Go through the data below and copy each line where the word "Silkscreen" occurs.

--- Provided records ---
-.-.-
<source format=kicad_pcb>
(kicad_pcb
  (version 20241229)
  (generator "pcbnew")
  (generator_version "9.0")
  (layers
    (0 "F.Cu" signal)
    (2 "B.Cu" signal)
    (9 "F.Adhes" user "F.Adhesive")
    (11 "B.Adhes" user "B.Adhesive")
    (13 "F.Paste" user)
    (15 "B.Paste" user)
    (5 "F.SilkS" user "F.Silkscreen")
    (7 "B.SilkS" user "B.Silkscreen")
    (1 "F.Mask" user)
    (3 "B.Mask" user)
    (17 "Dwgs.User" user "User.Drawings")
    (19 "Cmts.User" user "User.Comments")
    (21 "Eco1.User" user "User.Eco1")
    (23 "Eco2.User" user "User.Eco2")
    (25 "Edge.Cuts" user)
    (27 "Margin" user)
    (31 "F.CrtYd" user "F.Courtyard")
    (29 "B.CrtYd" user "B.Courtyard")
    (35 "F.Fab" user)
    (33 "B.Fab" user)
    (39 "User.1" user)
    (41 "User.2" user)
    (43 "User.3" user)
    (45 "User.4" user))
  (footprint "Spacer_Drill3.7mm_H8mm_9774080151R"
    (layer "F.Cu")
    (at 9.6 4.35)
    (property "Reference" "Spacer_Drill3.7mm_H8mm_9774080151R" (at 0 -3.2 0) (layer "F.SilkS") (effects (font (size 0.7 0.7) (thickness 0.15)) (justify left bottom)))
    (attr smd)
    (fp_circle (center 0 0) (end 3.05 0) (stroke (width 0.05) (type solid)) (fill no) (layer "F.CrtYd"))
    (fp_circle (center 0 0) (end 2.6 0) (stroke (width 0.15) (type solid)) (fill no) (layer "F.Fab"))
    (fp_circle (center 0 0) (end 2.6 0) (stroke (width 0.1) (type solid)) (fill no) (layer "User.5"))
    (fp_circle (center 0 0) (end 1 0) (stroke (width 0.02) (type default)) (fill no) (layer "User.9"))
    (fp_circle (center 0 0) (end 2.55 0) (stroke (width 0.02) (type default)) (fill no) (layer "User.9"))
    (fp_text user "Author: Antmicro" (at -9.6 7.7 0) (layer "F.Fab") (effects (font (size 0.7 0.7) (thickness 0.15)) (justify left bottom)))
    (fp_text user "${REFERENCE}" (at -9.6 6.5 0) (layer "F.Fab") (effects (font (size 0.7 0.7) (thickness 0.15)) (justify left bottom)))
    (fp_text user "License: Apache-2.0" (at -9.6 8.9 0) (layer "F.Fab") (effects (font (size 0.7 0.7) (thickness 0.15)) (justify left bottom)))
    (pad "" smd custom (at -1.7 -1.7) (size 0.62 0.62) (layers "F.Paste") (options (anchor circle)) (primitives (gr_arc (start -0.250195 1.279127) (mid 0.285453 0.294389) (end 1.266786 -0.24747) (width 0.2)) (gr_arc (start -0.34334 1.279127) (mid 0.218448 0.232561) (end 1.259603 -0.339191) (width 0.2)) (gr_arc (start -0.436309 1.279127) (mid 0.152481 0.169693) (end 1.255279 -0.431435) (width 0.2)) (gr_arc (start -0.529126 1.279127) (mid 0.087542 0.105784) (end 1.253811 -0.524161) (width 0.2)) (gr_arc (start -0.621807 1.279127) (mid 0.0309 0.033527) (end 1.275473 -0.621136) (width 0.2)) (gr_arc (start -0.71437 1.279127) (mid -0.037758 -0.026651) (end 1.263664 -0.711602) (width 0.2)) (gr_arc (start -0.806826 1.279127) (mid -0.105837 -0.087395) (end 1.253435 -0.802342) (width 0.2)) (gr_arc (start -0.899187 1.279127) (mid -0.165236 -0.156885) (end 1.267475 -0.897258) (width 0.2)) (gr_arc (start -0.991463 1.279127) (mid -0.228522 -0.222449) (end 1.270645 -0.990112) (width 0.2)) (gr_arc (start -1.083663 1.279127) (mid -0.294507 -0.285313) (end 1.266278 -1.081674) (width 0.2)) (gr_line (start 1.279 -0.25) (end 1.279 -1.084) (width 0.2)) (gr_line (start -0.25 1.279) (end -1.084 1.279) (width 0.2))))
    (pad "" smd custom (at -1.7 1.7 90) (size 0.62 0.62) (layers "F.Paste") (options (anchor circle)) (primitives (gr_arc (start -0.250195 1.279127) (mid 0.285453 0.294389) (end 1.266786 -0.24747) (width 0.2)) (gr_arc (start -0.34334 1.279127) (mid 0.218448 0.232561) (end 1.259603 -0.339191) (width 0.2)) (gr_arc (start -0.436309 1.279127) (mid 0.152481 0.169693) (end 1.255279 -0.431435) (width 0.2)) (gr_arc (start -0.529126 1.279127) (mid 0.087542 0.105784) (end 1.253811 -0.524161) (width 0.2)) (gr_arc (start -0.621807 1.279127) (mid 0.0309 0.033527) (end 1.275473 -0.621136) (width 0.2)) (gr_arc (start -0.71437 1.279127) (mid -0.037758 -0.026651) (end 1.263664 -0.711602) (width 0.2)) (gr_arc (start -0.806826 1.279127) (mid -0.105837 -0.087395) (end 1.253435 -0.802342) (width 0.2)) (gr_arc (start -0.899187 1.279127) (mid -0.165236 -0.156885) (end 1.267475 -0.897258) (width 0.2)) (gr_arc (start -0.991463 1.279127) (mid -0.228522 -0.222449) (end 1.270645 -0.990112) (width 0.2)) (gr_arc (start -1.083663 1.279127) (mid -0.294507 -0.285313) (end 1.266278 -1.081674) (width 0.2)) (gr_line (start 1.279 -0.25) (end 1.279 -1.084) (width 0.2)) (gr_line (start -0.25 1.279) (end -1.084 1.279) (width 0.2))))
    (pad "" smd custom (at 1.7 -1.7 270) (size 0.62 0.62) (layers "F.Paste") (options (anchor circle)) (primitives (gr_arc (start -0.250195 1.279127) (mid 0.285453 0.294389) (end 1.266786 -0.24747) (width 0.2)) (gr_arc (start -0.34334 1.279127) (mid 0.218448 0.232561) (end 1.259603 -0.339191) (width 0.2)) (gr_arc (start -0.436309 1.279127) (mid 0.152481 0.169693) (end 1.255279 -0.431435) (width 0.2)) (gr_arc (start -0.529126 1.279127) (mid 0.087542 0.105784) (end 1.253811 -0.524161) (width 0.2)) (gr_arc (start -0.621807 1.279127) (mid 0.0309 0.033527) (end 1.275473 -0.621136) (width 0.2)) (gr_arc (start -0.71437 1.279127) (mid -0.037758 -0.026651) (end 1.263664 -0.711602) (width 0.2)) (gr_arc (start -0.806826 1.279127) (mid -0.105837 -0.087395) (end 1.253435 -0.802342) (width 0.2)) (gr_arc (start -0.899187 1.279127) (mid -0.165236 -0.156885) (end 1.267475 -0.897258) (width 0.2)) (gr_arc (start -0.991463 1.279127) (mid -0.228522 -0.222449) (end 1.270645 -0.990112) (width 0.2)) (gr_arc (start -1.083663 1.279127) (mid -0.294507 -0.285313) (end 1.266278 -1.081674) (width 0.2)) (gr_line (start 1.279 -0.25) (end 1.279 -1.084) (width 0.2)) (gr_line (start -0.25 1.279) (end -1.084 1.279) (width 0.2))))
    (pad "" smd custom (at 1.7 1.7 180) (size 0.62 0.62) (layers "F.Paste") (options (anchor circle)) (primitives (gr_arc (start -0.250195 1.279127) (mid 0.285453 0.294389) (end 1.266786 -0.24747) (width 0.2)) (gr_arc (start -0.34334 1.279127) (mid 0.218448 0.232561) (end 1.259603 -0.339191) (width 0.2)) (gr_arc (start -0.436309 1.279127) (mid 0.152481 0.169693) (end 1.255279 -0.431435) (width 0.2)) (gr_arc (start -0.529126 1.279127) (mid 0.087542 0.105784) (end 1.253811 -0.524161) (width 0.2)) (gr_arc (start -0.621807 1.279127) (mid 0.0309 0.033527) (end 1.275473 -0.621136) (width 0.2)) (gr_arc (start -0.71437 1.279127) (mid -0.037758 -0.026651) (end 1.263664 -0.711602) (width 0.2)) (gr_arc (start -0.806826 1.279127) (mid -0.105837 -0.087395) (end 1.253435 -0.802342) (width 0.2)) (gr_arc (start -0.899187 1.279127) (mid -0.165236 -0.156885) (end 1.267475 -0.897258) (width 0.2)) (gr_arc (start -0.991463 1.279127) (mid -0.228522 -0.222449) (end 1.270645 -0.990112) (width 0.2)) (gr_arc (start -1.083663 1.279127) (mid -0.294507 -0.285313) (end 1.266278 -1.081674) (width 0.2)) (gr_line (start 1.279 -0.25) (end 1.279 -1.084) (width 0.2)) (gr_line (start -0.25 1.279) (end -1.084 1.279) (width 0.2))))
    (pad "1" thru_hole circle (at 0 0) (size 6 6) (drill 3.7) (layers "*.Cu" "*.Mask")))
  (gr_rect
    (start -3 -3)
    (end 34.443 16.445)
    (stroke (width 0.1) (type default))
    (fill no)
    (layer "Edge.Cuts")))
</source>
-.-.-
--- Output for this exercise ---
    (5 "F.SilkS" user "F.Silkscreen")
    (7 "B.SilkS" user "B.Silkscreen")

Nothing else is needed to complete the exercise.